Iocca acredita que a estimativa do governo de redução de 3,5% a 5% na conta de luz de forma imediata vai se concretizar. “Esses 3,5% vão voltar na frente. É um alívio agora, mas que no médio e longo prazo, infelizmente, as tarifas voltam a aumentar”, pondera.
Advogado especialista em setor elétrico, Thiago Bao Ribeiro, CEO do Bao Ribeiro Advogados, diz que a conta de luz é encarecida por causa dos inúmeros subsídios concedidos pelo governo a alguns setores, como as térmicas, por exemplo. Esses subsídios são pagos pelos consumidores por meio da Conta de Desenvolvimento Energético (CDE).
Segundo ele, a solução proposta pelo Ministério de Minas e Energia para baratear a energia não foi acertada, pois resolve o problema de forma paliativa. “É um cobertor curto.

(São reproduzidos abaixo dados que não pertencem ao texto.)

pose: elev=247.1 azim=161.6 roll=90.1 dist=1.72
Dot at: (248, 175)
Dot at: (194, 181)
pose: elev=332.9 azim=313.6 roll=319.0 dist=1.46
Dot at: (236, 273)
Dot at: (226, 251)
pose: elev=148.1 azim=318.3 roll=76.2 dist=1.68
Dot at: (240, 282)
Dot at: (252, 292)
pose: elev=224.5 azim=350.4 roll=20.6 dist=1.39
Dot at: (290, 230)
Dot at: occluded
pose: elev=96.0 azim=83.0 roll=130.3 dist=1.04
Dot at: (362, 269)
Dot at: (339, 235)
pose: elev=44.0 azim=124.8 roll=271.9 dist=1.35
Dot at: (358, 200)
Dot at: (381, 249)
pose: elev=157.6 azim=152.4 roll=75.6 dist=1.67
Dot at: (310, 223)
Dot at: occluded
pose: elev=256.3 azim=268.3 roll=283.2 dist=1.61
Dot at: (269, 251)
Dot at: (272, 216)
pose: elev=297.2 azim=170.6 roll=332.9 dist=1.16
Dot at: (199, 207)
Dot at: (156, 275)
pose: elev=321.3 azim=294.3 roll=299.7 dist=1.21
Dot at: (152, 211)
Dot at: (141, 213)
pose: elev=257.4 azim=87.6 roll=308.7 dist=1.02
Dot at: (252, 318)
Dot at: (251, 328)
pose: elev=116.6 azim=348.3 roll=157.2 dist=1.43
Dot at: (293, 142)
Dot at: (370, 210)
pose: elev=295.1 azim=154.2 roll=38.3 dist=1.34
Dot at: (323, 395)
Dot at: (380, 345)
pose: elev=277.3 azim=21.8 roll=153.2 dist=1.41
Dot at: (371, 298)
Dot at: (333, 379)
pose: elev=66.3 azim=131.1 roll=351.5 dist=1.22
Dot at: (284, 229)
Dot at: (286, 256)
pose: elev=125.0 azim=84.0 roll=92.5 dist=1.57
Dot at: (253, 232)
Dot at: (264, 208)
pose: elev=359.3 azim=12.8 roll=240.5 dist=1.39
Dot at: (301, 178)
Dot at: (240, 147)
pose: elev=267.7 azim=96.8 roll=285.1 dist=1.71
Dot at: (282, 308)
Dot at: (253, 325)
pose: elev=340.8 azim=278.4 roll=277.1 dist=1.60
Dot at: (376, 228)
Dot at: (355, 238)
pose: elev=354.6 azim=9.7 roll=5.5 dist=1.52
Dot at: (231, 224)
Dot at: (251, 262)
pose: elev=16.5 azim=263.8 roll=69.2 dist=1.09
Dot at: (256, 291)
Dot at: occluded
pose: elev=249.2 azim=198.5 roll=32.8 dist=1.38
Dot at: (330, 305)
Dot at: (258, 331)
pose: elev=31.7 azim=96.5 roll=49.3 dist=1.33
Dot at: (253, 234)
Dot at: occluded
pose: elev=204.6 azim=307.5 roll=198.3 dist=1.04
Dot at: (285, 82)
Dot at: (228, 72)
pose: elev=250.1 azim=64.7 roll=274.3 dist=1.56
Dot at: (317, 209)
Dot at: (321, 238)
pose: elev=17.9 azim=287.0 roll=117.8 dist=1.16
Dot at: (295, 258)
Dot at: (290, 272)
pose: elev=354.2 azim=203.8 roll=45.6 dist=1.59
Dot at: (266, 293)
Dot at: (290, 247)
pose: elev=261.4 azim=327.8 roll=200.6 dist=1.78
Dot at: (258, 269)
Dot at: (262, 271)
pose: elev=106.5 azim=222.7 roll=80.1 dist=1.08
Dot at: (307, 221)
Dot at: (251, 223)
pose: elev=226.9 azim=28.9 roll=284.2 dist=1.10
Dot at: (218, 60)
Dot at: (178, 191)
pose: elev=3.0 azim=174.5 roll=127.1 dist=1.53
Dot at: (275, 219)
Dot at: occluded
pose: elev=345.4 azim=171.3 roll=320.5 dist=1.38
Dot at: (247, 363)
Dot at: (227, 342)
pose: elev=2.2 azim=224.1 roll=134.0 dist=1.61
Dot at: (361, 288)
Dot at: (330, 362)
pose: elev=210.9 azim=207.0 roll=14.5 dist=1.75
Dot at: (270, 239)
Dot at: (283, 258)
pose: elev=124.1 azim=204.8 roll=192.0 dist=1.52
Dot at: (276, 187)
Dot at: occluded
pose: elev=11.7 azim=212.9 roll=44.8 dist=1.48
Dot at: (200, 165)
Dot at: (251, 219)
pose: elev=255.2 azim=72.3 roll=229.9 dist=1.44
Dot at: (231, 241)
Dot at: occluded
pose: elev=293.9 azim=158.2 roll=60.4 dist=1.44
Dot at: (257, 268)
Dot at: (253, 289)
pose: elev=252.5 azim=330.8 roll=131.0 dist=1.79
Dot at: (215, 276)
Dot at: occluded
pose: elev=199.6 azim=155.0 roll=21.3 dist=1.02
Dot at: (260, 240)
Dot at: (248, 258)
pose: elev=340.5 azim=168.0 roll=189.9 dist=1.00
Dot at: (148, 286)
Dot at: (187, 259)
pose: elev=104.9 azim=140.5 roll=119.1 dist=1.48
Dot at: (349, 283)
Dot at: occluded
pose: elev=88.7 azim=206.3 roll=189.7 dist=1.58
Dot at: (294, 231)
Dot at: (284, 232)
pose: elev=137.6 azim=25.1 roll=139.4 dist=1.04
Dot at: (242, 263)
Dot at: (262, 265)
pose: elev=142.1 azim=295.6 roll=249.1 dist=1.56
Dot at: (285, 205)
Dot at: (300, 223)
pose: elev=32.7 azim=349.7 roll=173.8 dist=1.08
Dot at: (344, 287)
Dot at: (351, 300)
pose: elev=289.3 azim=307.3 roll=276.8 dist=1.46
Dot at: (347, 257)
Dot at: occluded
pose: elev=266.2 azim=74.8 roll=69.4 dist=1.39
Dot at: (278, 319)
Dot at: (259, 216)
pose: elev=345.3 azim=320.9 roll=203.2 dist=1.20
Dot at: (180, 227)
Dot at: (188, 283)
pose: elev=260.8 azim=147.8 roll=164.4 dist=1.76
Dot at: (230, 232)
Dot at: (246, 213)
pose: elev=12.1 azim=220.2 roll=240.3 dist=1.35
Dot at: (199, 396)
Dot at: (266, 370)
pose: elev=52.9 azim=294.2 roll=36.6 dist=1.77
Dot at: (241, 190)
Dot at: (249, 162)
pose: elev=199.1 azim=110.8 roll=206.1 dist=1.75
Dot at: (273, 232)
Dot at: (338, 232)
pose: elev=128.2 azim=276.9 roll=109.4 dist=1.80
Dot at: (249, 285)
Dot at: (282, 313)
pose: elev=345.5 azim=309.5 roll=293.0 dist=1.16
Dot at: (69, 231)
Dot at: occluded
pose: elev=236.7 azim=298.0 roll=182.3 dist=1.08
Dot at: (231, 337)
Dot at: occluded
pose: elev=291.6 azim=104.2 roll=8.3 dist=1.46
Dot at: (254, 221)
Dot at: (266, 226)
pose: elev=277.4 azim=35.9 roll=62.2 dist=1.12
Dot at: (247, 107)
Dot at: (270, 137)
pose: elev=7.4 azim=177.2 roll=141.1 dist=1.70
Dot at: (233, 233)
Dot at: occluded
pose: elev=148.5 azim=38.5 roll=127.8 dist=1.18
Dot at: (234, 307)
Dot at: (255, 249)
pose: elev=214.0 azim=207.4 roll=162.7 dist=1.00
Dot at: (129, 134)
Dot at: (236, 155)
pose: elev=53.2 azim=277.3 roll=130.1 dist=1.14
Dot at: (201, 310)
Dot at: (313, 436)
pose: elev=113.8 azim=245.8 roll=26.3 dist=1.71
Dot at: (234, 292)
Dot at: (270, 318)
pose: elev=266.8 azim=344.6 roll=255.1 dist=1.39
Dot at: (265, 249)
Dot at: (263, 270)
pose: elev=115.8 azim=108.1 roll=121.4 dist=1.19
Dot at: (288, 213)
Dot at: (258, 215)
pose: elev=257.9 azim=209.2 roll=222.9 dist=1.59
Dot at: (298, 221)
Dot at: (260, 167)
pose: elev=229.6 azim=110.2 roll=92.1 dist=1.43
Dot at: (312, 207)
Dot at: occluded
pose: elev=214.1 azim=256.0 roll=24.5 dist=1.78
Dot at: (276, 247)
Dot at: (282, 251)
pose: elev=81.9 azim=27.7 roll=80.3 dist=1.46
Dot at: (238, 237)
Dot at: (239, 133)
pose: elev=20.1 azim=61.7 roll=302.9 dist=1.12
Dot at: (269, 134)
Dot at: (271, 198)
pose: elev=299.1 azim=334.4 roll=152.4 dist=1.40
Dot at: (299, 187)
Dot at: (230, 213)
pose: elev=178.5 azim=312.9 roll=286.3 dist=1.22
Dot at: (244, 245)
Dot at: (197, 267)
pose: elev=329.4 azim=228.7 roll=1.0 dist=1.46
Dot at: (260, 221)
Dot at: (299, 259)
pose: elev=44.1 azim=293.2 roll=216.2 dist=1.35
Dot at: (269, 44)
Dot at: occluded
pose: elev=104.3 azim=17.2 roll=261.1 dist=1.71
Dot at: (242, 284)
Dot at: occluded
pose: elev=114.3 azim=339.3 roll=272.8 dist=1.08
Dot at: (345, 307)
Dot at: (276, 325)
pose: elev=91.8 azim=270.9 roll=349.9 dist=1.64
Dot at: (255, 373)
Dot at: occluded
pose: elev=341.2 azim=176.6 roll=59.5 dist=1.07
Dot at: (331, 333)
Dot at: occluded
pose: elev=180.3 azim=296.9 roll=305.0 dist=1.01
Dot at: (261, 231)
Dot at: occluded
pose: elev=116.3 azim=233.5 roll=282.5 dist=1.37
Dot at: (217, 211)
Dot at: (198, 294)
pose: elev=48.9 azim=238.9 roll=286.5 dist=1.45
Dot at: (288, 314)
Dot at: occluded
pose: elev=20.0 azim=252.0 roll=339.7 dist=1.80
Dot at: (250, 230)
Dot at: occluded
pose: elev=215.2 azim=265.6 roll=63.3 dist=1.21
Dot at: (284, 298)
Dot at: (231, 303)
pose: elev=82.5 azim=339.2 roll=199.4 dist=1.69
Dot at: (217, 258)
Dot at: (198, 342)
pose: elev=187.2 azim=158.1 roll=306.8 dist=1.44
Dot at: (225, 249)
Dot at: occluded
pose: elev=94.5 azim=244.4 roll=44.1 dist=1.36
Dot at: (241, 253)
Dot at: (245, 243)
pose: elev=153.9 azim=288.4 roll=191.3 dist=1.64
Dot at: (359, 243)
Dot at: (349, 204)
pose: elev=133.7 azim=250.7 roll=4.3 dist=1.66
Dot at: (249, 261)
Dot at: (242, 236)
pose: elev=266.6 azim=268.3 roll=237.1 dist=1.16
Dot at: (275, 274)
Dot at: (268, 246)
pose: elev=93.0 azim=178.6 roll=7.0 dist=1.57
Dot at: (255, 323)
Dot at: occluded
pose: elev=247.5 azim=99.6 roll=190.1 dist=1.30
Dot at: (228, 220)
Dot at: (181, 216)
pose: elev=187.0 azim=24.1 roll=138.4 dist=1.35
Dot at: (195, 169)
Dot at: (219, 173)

Você puxa de um lado e do outro lado aparece. Não é a melhor solução”, avalia.
Conta de luz mais barata no curto prazo
Três trechos do texto visam empurrar para baixo o preço da conta de luz. O primeiro destina recursos inicialmente voltados para projetos de pesquisa e desenvolvimento e eficiência energética para a CDE, de modo a reduzir as tarifas.
A MP também autoriza a Câmara de Comercialização de Energia Elétrica (CCEE) a negociar, no mercado, a antecipação de repasses da Eletrobras para a CDE — algo que está previsto no processo de privatização da companhia.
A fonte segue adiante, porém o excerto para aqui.